Our study has several limitations. First, as it was a single-center retrospective study with a relatively small sample size, possible information bias could have affected our outcomes. Second, the short follow-up time means the OS data were immature. Third, positivity for
ROS1 rearrangements in our study was determined in about half our patients using the FISH detection method (18/35 [51.4%]). Although the break-apart FISH assay is the only assay clinically approved by the FDA to detect
ROS1-rearranged NSCLC, it has both advantages and disadvantages. FISH can be performed even if the exact fusion partner is unknown, as it has the potential to identify all fusions for
ROS1 in NSCLC and other solid tumors. On the other hand, the FISH assay cannot identify exact fusion partners, which can be confirmed by subsequent sequencing of the RT-PCR assay [
19].
ROS1 fusion partners were identified in only 12 patients (34.3%) in our study. The most frequent
ROS1 fusion partner was CD74 (CD74-E6; ROS1-E34), which was identified in eight patients (8/12 [66.6%]).

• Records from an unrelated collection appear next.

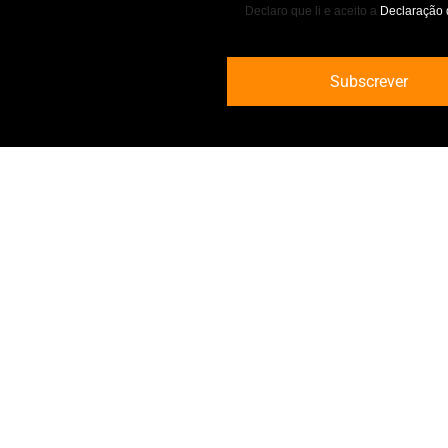
Declaro que li e aceito a
Declaração 
Links Úteis
Geral: geral@samsys.pt
Academia Samsys
Suporte: suporte@samsys.pt
Store
Comercial: comercial@samsys.pt
Quem Somos
Financeiro: financeiro@samsys.pt
Recrutamento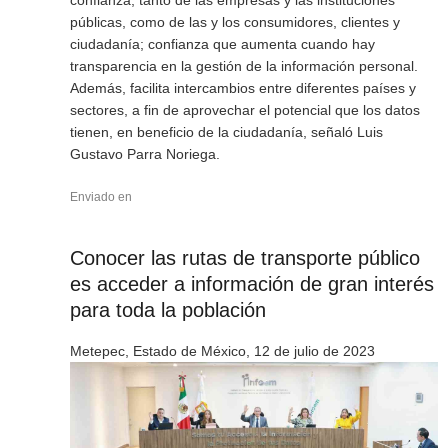
públicas, como de las y los consumidores, clientes y
ciudadanía; confianza que aumenta cuando hay
transparencia en la gestión de la información personal.
Además, facilita intercambios entre diferentes países y
sectores, a fin de aprovechar el potencial que los datos
tienen, en beneficio de la ciudadanía, señaló Luis
Gustavo Parra Noriega.
Enviado en
Conocer las rutas de transporte público
es acceder a información de gran interés
para toda la población
Metepec, Estado de México, 12 de julio de 2023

When fusion partners are unknown, the effects of different fusion partners on the efficacy of crizotinib and on drug resistance cannot be analyzed, and this is the focus of current research on crizotinib resistance mechanisms in
ROS1-rearranged NSCLC. Recently, one study that evaluated the roles of
ROS1 fusion partners on the treatment response found that patients with non-CD74
ROS1-positive NSCLC were less likely to have brain metastases and to have a trend towards an improved PFS [
20].
In conclusion, this study showed that crizotinib was effective and well-tolerated in Chinese patients with ROS1-positive advanced NSCLC in real-world clinical practice and that progression sites and patterns, and treatments beyond disease progression after crizotinib were diverse. CBPD and local therapy after failure of crizotinib treatment were feasible and effective in clinical practice.